Biochar is a carbon-rich, charcoal-like material produced through pyrolysis, a process in which organic biomass is heated in a low-oxygen environment. The resulting material has a highly porous structure and extensive surface area, properties that make it effective at adsorbing nutrients such as phosphorus and nitrogen (Joseph et al., 2021). Because excess nutrients are a primary driver of eutrophication and HABs, biochar has emerged as a promising amendment for aquatic systems and stormwater best management practices (BMPs).
In aquatic applications, biochar is typically installed in permeable sleeves (aka socks) or incorporated into stormwater treatment practices to intercept nutrient-rich water before it enters lakes or ponds.
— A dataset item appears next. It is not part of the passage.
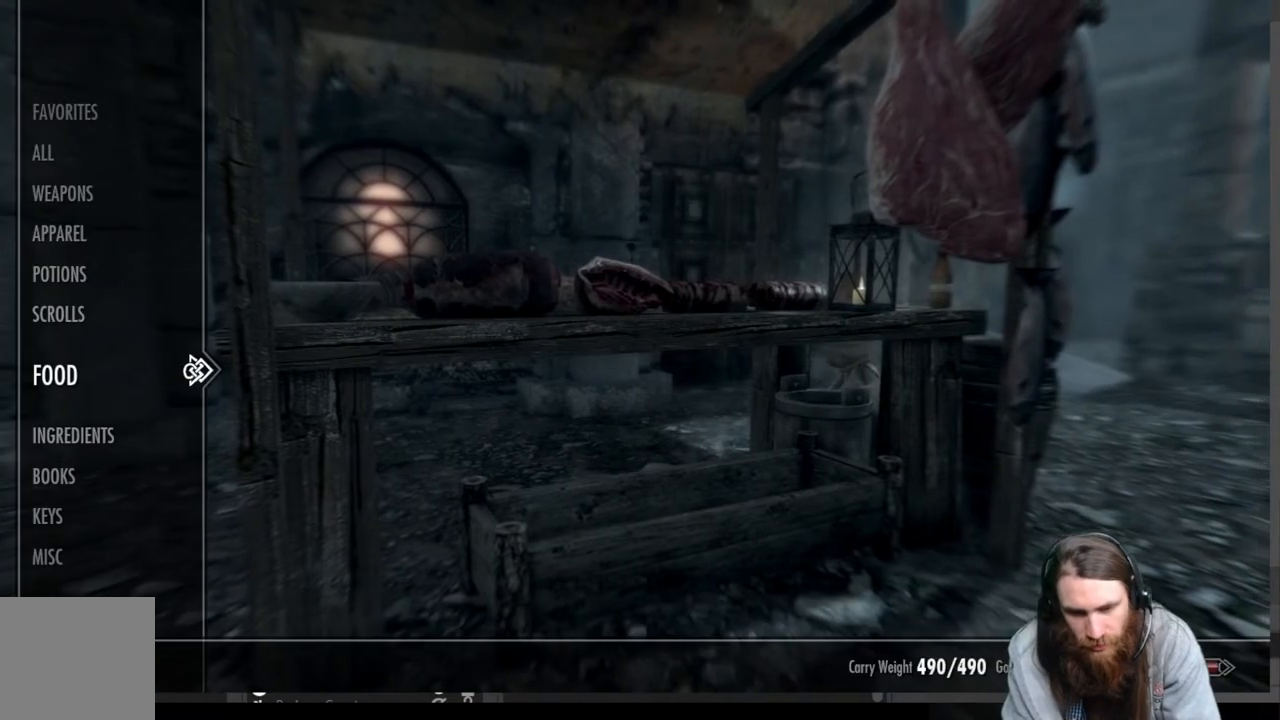
{"buttons": [], "left_stick": "center", "right_stick": "center", "events": []}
Used biochar can also be repurposed as a soil amendment, adding to its appeal as a sustainable, circular material.
Through approximately half a dozen monitored projects implemented since 2020, several consistent patterns have emerged.
Standing Waters Show the Strongest Response: Biochar has proven most effective in low-flow or standing water environments such as ponds and stormwater basins. In these systems, Princeton Hydro has documented total phosphorus (TP) removal rates as high as 80%, with soluble reactive phosphorus (SRP) reductions approaching 97% in some stormwater ponds (Princeton Hydro, Lake Hopatcong Report, 2022). The extended contact time between water and biochar in these settings appears to be a key driver of performance.
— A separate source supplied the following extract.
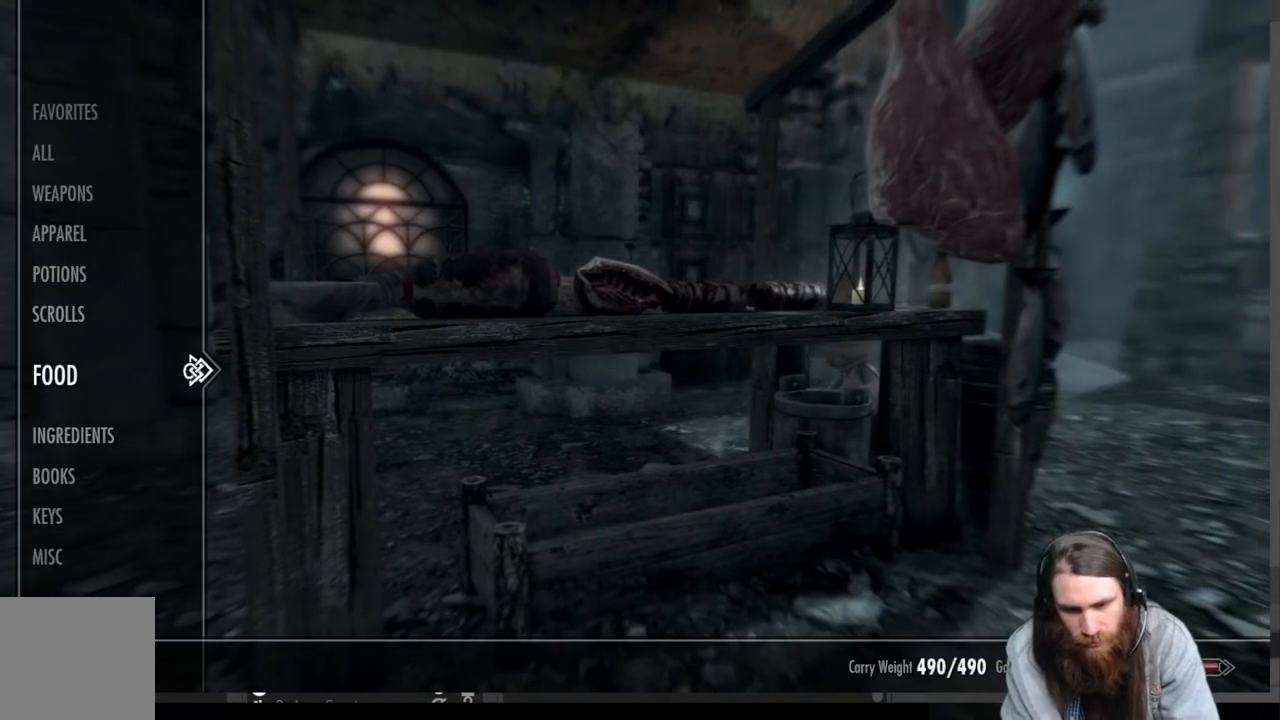
{"buttons": [], "left_stick": "center", "right_stick": "center", "events": [[100, "DPAD_RIGHT", "down"], [250, "DPAD_RIGHT", "up"]]}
Flow and Contact Time Matter: In streams and fast-moving stormwater infrastructure, nutrient removal rates tend to be lower, with phosphorus reductions typically closer to 50%. While still meaningful, these reduced efficiencies are largely attributable to limited contact time. Simply put, the shorter the interaction between water and biochar, the fewer opportunities there are for adsorption and other removal processes to occur.
Enhancement to Conventional Stormwater BMPs: Biochar can be particularly effective when paired with stormwater BMPs that primarily rely on sedimentation. Traditional practices often excel at removing particulate-bound phosphorus but are less effective at capturing dissolved forms of phosphorus—the fraction most readily utilized by algae. Incorporating biochar into these systems can enhance removal of dissolved phosphorus, improving overall treatment performance.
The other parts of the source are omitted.